▼▼▼

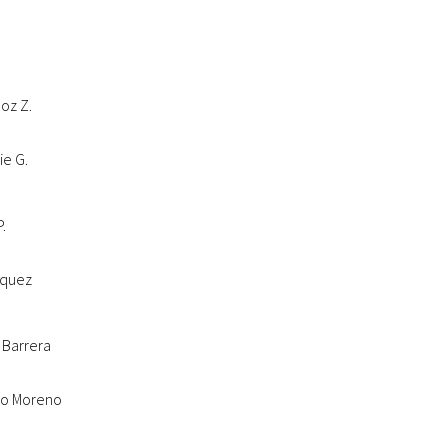
ñoz Z.
ie G.
P.
zquez
 Barrera
tro Moreno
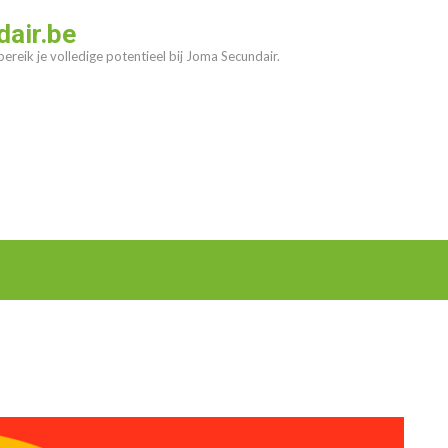
air.be
ereik je volledige potentieel bij Joma Secundair.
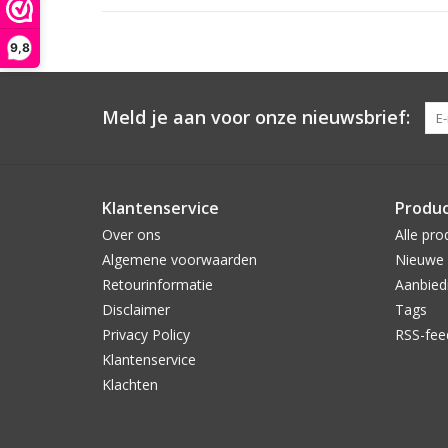
9,8
Meld je aan voor onze nieuwsbrief:
Klantenservice
Produ
Over ons
Alle pro
Algemene voorwaarden
Nieuwe 
Retourinformatie
Aanbied
Disclaimer
Tags
Privacy Policy
RSS-fee
Klantenservice
Klachten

▲▲▲

▸ **THE TASK**: Without the pictures, repeat all the records word for word.

▸ **EXERCISE ANSWER**:
ñoz Z.
ie G.
P.
zquez
 Barrera
tro Moreno
air.be
ereik je volledige potentieel bij Joma Secundair.
9,8
Meld je aan voor onze nieuwsbrief:
Klantenservice
Produ
Over ons
Alle pro
Algemene voorwaarden
Nieuwe 
Retourinformatie
Aanbied
Disclaimer
Tags
Privacy Policy
RSS-fee
Klantenservice
Klachten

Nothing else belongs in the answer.